**DOCUMENT EXCERPT**
/---
See also, Ashley v. City of Bedford (1974), Ind.App., 312 N.E.2d 863, 876.

Vesco and Burger Man first argue that the trial court committed reversible error by admitting into evidence Jordan's exhibit number one because it was not attached to or included in appellee's complaint.

Ind. Rules of Procedure, Trial Rule 9.2(A) provides:

'When any pleading allowed by these rules is founded on a written instrument, the original, or a copy thereof, must be included in or filed with the pleading. Such instrument, whether copied in the pleadings or not, shall be taken as part of the record.' (Our emphasis.)

We feel Vesco and Burger Man have misconstrued the above cited trial rule. Before the original or a copy of a written instrument must be filed with the complaint, it is necessary that the pleading be founded upon the written instrument. Jordan's Complaint for Money Due does not indicate that its claim is founded on a writing executed by the parties. Furthermore, Jordan's answers to interrogatories propounded by Vesco and Burger Man clearly indicate that the contract being sued upon was oral.

The record thus leads us to the inescapable conclusion that Jordan's exhibit number one was not the foundation of its complaint, but rather was evidence that an oral contract had existed, and currently was existing, between the parties.

Vesco and Burger Man next complain that the trial court erred by overruling its Motion for a More Definite Statement which sought to raise the issue of Jordan's failure to attach documents to its complaint approximately nine months after the motion was filed.

Vesco and Burger Man seek to utilize Ind. Rules of Procedure, Trial Rule 12(E) in a manner in which it was not intended to be used. The appellants' proper course of action to discover any documents in the possession of Jordan would have been to have utilized one of the discovery vehicles provided by our trial rules and not through a TR. 12(E) motion to make more specific.

We are unable to find any error which would require us to reverse this case because of the court's delay in ruling on the TR. 12(E) motion.

We feel that any error which may have been caused as a result of the trial court's failure to rule upon motions in the most expeditious manner was waived as a result of the inaction of Vesco and Burger Man.

Vesco and Burger Man had in the trial court an adequate remedy to cure the error of which they presently complain. Ind. Rules of Procedure, Trial Rule 53.1 provides in relevant part:

'. . . The court shall hear motions without delay when hearing is required or granted, and shall rule upon a motion promptly after hearing thereof, or after filed when no hearing is required or granted. . . . Upon failure of a court to enter a ruling upon a motion within thirty (30) days after it was heard or thirty (30) days after it was filed . . . if no hearing was required, the submission of such motion may be withdrawn, and the judge before whom the cause is pending may be disqualified therein; in which event, the case shall be transferred to a judge to be appointed by the Supreme Court, except that this provision shall not apply where: . . .' (Our emphasis.) 1

Vesco and Burger Man's failure to utilize the proper procedure to correct any error which existed because of the court's delay in ruling constituted a waiver of the error. See TR. 61, supra; and Umbstead et al. v. Preachers' Aid Society of the Northwest Indiana Conference of the Methodist Episcopal Church (1944), 223 Ind. 96, 103, 58 N.E.2d 441, 443. For the same reason, we find that the trial court's failure to rule on appellants' Motion for Joinder of an Indispensible Party, and for Judgment on the Evidence, was waived. Preston v. Hammond (1972), 153 Ind.App. 447, 287 N.E.2d 774.
\---
**INFORMATION SHOWN**
/---
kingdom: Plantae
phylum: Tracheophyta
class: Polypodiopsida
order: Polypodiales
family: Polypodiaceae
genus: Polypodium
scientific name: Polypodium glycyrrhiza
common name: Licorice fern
\---
/---
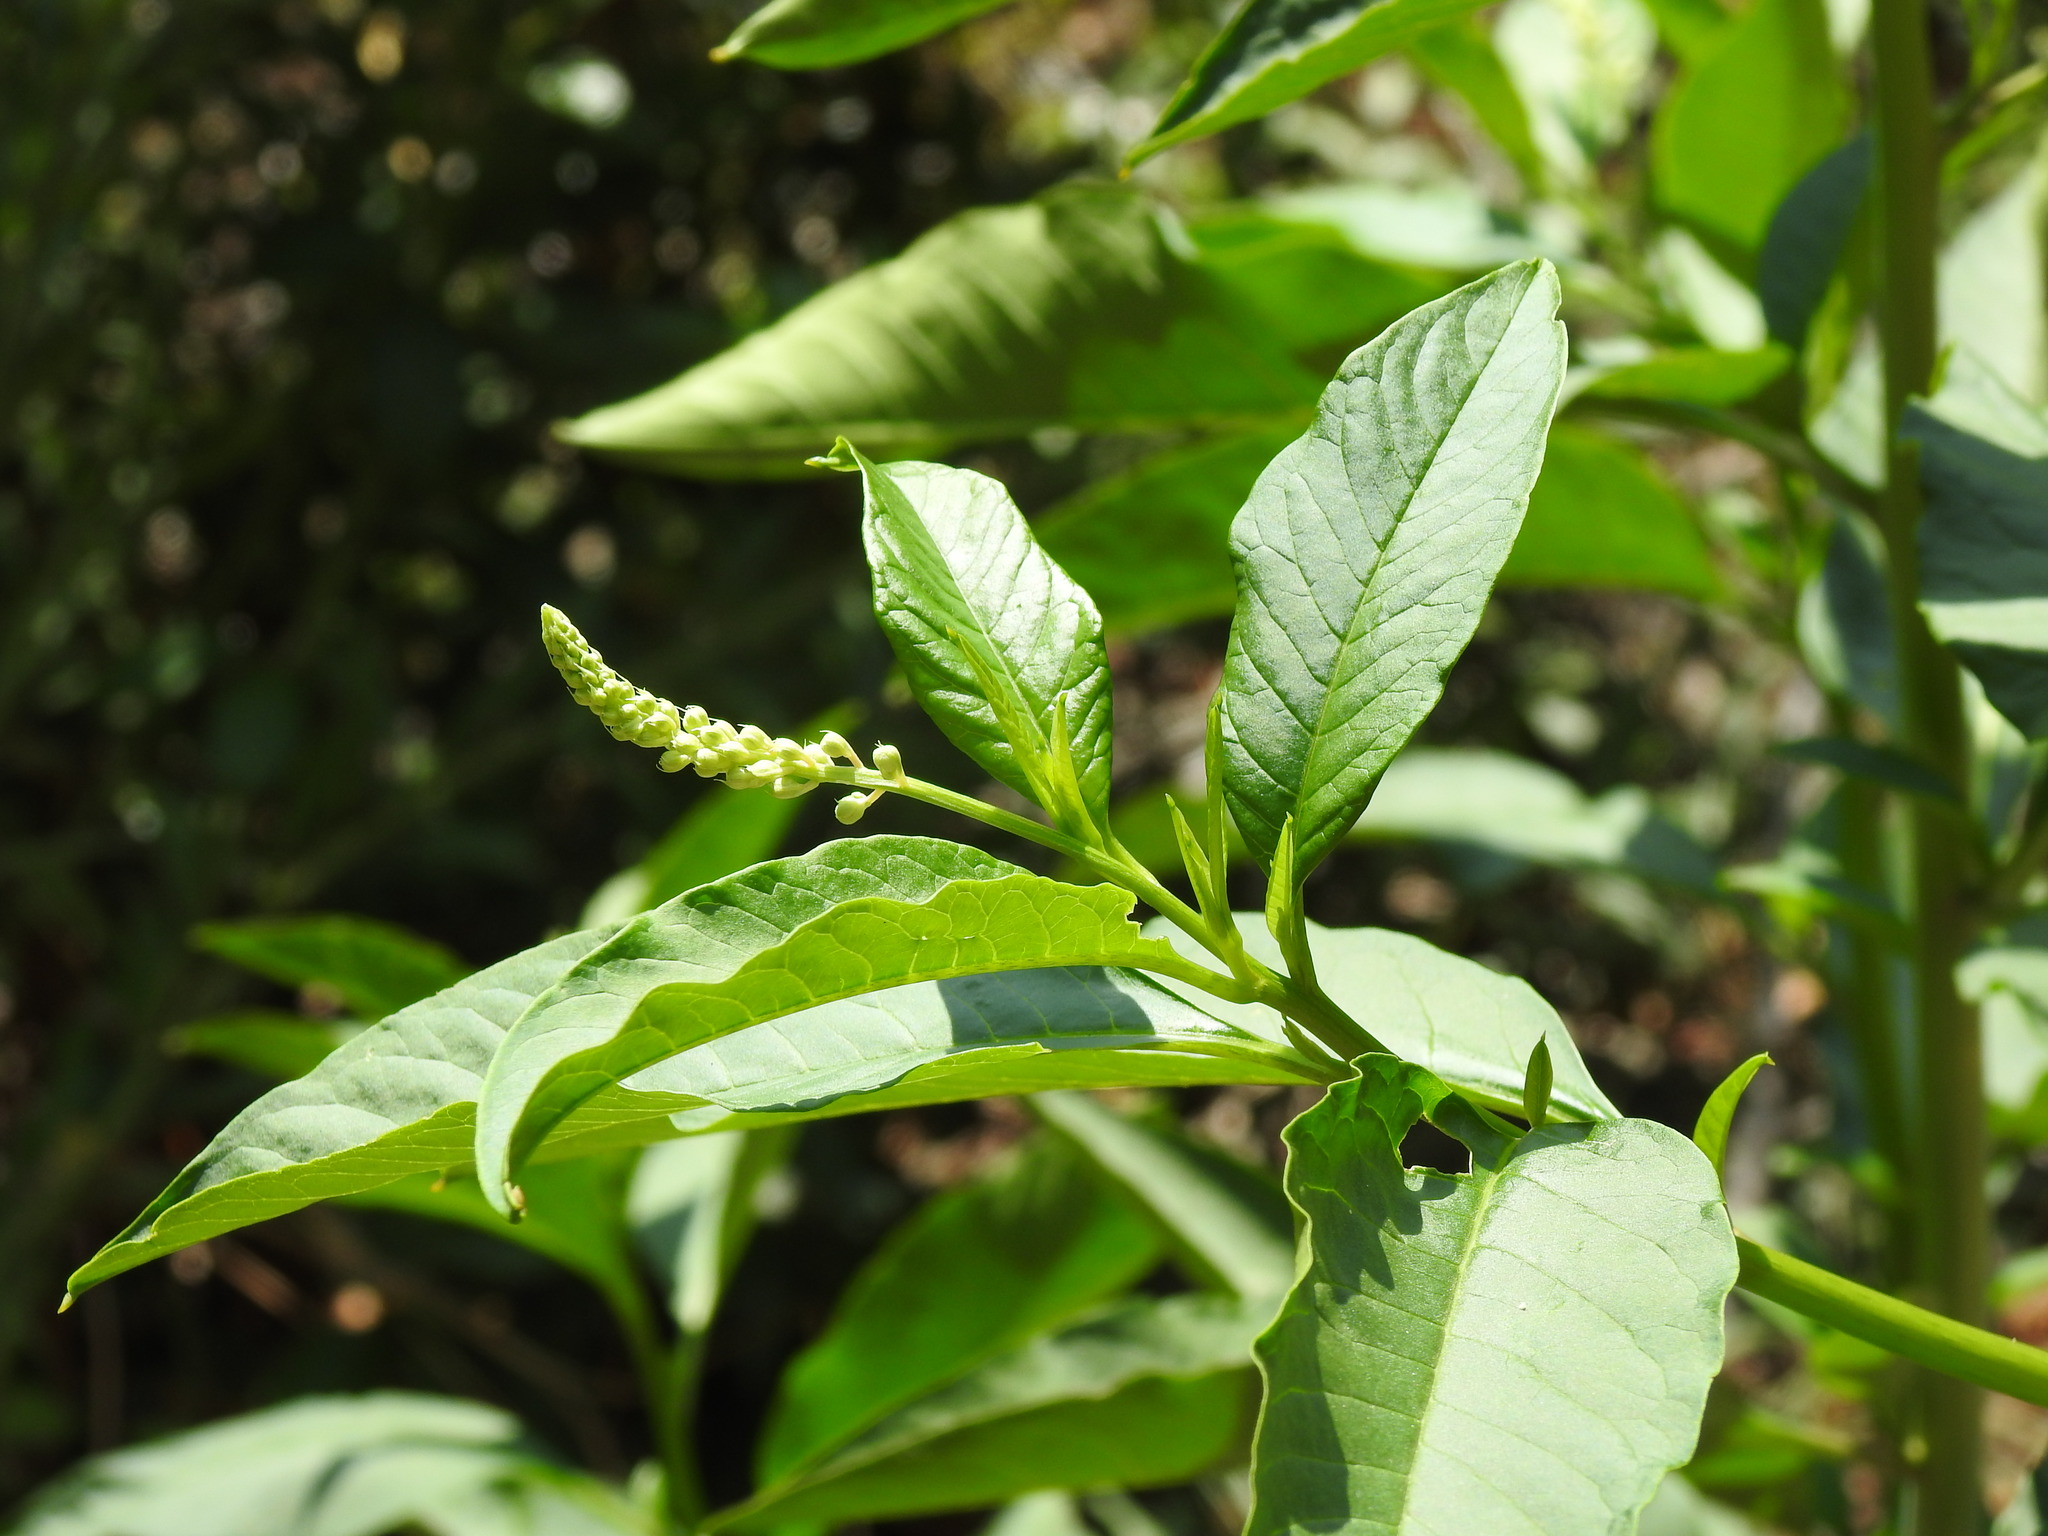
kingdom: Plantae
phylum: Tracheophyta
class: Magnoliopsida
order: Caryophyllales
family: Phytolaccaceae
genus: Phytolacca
\---
/---
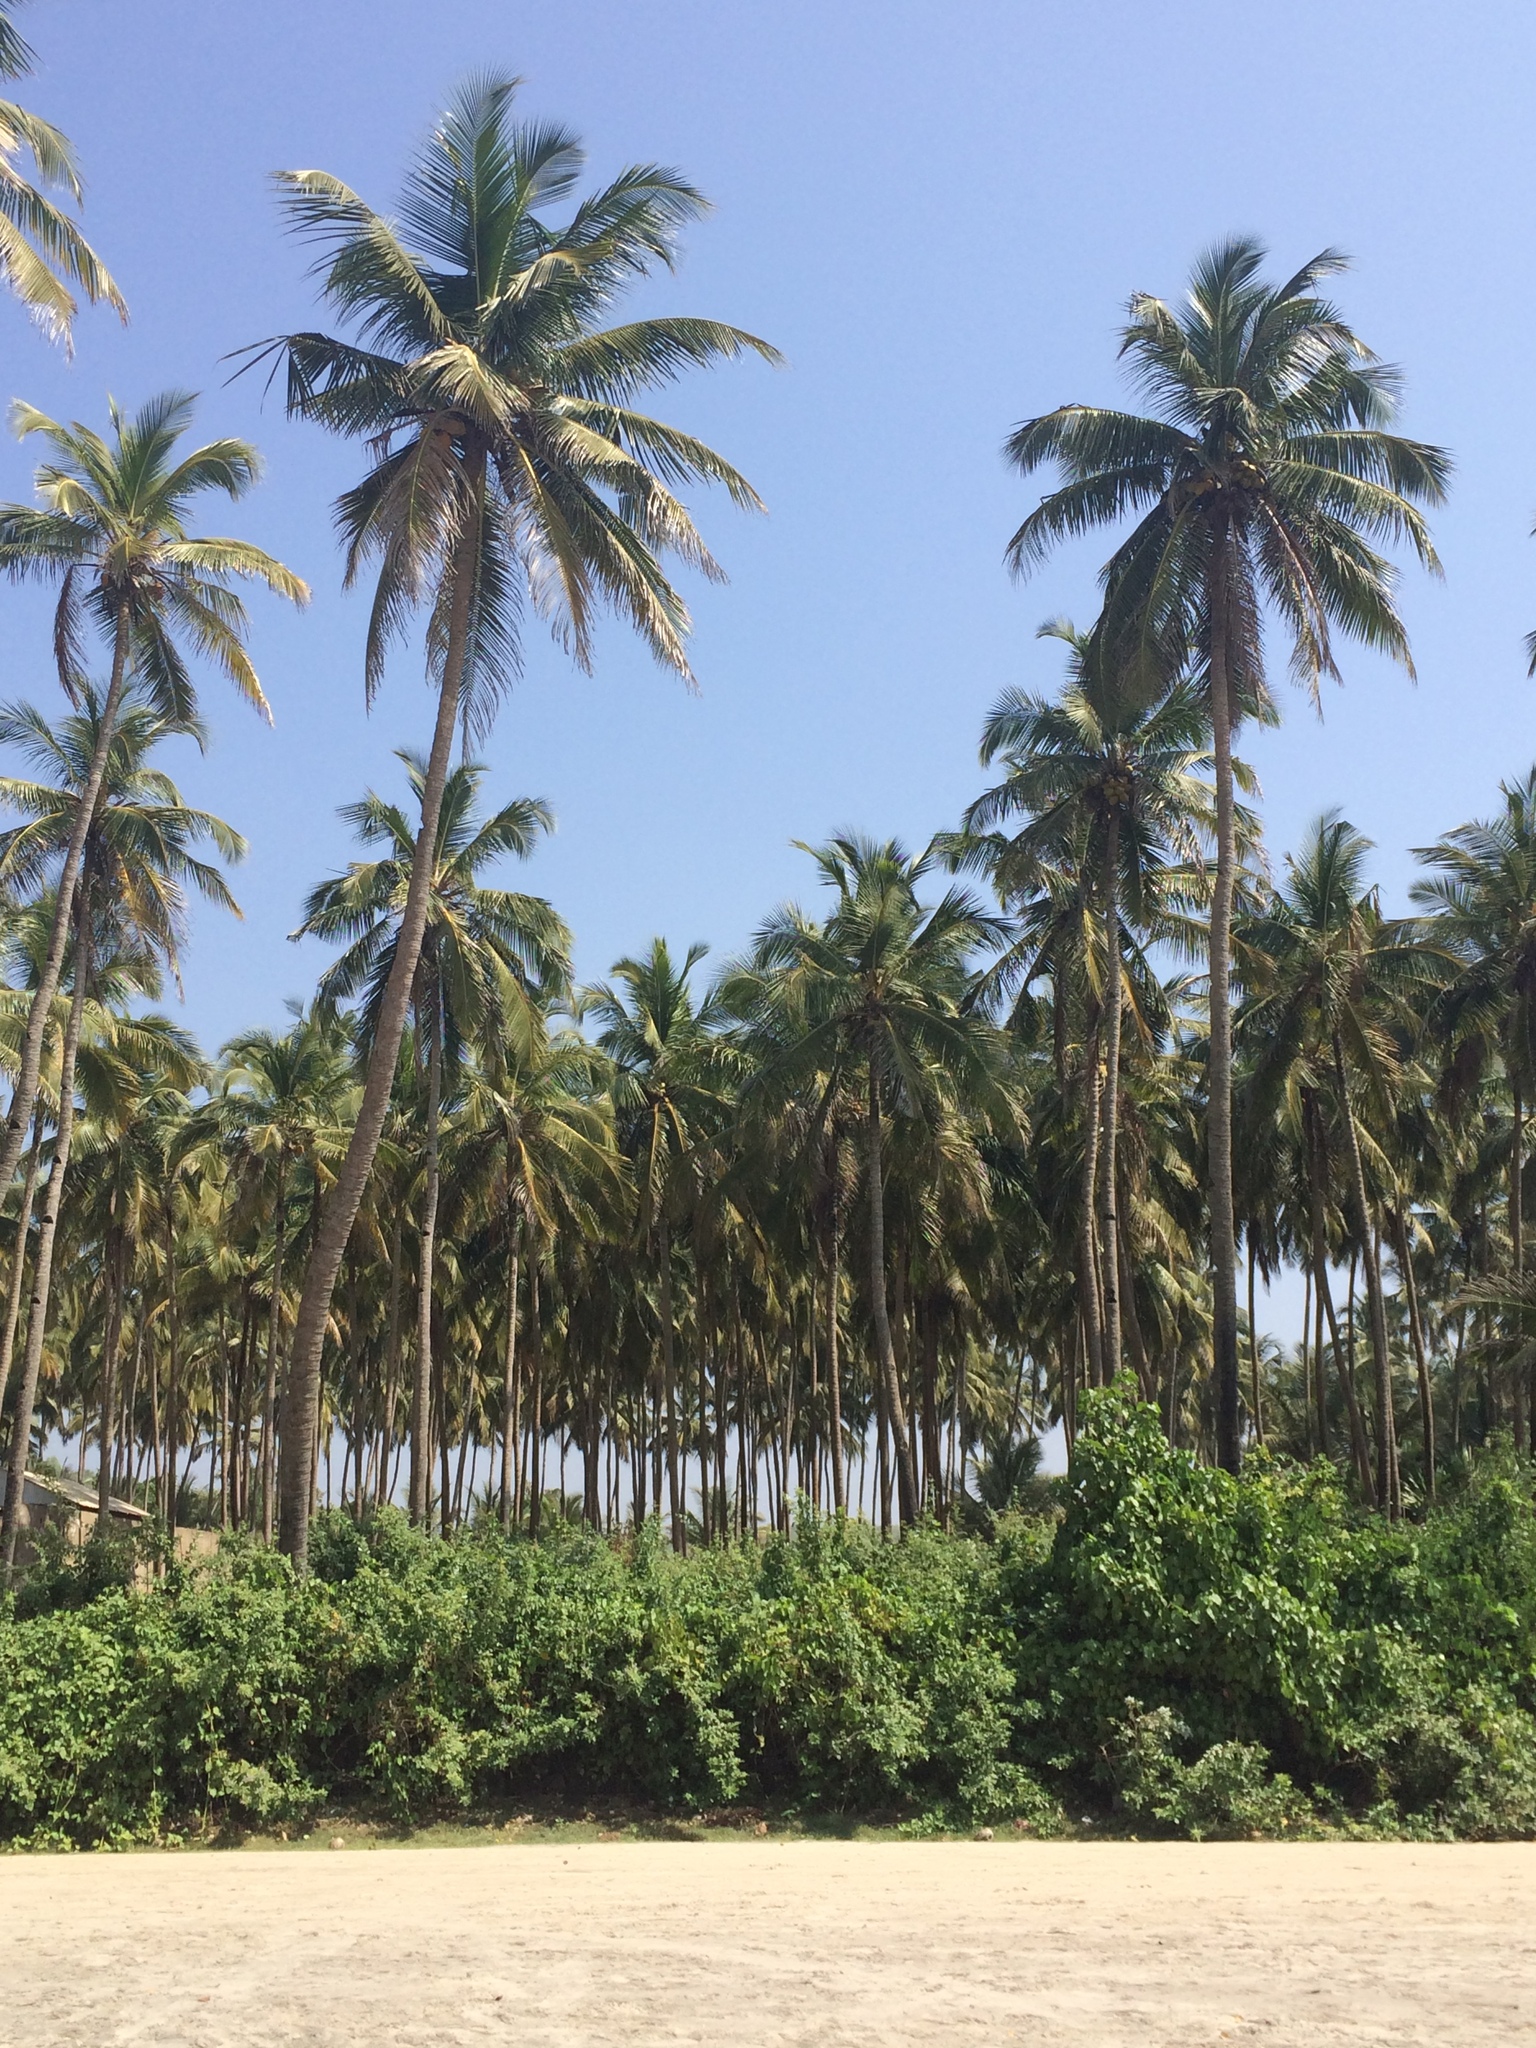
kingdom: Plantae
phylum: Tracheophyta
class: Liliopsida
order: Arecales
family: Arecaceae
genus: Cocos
\---
**WRITTEN PROBLEM 1**
Retype the court opinion excerpt from "We feel that" to "and Burger Man.".
**WRITTEN PROBLEM 2**
Summarize the court opinion excerpt in two sentences.
**WRITTEN PROBLEM 3**
Proceed with the court opinion on Vesco and Burger Man's appeal, picking up after its final sentence.

**EXERCISE OUTPUT 1**
We feel that any error which may have been caused as a result of the trial court's failure to rule upon motions in the most expeditious manner was waived as a result of the inaction of Vesco and Burger Man.

**EXERCISE OUTPUT 2**
The court rejects Vesco and Burger Man's claim that Trial Rule 9.2(A) required Jordan's exhibit number one to be attached to the complaint, because the complaint was founded on an oral contract and the exhibit was only evidence of that contract. It also holds that any error from the trial court's delay in ruling on their motions was waived because they failed to use the remedy Trial Rule 53.1 provided.

**EXERCISE OUTPUT 3**
Vesco and Burger Man next contend that reversible error was committed when Jordan's exhibit number one was not produced in response to their interrogatories. The record discloses the following interrogatory and answer thereto:

'8. Will you attach, without a specific court order, a copy of each such record of the alleged oral contract to answers to these interrogatories?

Answer: Yes.'

Jordan does not dispute the fact that its exhibit number one was not turned over in response to this request.

We feel that Jordan's failure to turn over this exhibit in response to Vesco and Burger Man's interrogatories was not reversible error, albeit regrettable conduct, for two reasons.

First, although a TR. 33 interrogatory is a proper discovery method to determine the existence of documents, it is not a proper discovery tool to compel the production of documents. If a party desires another party to produce documents the proper method to compel such production would be through a TR. 34 Motion to Produce Documents. To allow a party to compel the production of documents by filing interrogatories, would be to allow them to by-pass the more stringent requirements of TR. 34. This rule provides, inter-alia:

'The request may, without leave of court, be served upon the plaintiff after commencement of the action and upon any other party with or after service of the summons and complaint upon that party. The request shall set forth the items to be inspected either by individual item or by category, and describe each item and category with reasonable particularity. The request shall specify a reasonable time, place, and manner of making the inspection and performing the related acts. Service is dispensed with if the whereabouts of the parties is unknown. * * *' (Our emphasis.)

Although we have been unable to find an Indiana case directly on point, this is the clear import of the Federal decisions which we have examined after which our trial rules are patterned. Linko v. Cleveland-Cliffs...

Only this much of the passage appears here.